The flexibility and adaptability of the road transport industry has saved the economy in the upper South Island.

And the lower North Island is not immune from the earthquake-induced obstacles. Without the Port of Wellington, sea freight must be trucked to alternative ports at Napier and other North Island points to get it to the South Island. Container freight bound for Wellington is now unloaded at Napier and trucked to the capital.

My point is, trucks and truckies have taken up the slack wherever needed.

Some companies have had to double their fleets on the Christchurch – Picton run because of the longer time to complete the journey, even though they are carrying no more freight. Productivity has as much as halved.

The road freight industry has put hundreds of more trucks on the road in both islands to cover freight no longer being shipped by rail or sea.
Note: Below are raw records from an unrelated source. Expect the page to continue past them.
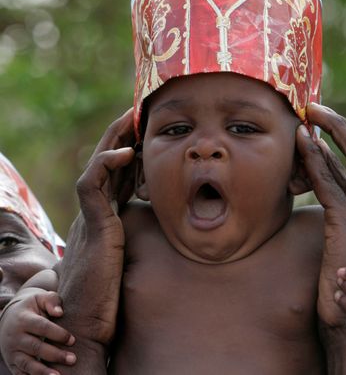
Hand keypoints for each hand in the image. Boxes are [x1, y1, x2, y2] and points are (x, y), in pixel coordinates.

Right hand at [0, 290, 74, 374]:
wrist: (10, 318)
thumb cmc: (33, 307)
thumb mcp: (40, 298)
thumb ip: (52, 300)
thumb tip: (60, 312)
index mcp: (23, 318)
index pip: (42, 327)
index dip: (58, 334)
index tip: (73, 340)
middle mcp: (15, 336)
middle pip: (35, 347)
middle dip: (55, 355)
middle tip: (73, 359)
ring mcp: (12, 351)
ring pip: (27, 364)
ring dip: (43, 372)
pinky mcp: (12, 363)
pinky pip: (21, 374)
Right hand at [55, 108, 135, 346]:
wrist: (87, 317)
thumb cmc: (112, 288)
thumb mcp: (134, 249)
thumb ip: (145, 230)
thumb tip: (175, 217)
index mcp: (109, 210)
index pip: (121, 169)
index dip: (135, 146)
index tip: (151, 129)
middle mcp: (97, 206)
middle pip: (109, 159)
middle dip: (123, 134)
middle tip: (140, 111)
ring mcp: (91, 212)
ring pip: (98, 163)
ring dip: (114, 137)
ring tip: (131, 117)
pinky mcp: (90, 222)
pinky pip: (90, 184)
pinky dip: (104, 164)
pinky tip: (125, 152)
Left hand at [296, 103, 345, 328]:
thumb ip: (338, 209)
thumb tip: (319, 182)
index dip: (343, 140)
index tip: (323, 123)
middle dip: (339, 126)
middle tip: (315, 107)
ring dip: (326, 134)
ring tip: (307, 114)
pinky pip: (327, 182)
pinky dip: (313, 159)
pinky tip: (300, 142)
The extra trucks were also needed to cover the increased distances and travel times between Marlborough and Canterbury via the Buller region and Lewis Pass. At times, this road is closed and an even longer trip is necessary via Nelson, Greymouth and Arthur's Pass.

In the wake of the earthquake, trucks on this "inland" route increased from around 40 to around 580 a day, shifting more than 15,000 tonnes of freight every day.

A return trip between Christchurch and Picton is no longer possible in a day. Before the quake, some operators were making two return trips a day with two drivers on shift work. Now the best return trip time is around 18 hours, using two drivers. Extra trucks and drivers are needed to get the same amount of work done.

Despite a shortage of drivers, the industry has continued to deliver.

Even when coastal shipping and rail freight is back to pre-quake capacity, road transport will be increasingly critical to the economy.

I find it amusing to hear from those who want trucks off the road with their place taken by rail and sea. People appear to have no idea how the necessities of life get delivered to where they purchase or use them.

Nine out of ten trucks on New Zealand roads operate within urban areas, taking goods from the rail head or distribution hub and delivering them to destinations across towns and cities. Large inter-city truck and trailer units look impressive but only account for a small fraction of the journeys covered by the industry.

Sea and rail freight do play a key role but they will never be able to deliver door-to-door – to supermarkets, shopping malls, building sites, businesses large and small and to private individuals.

And with a rapidly growing population New Zealand's continued economic growth will be increasingly dependent on the road freight transport sector into the future.

More people means a greater demand for all the goods a modern society needs, more doors for them to be delivered to and more trucks needed to deliver them.

It will be more important than ever for trucks and truckies to keep the wheels of commerce turning.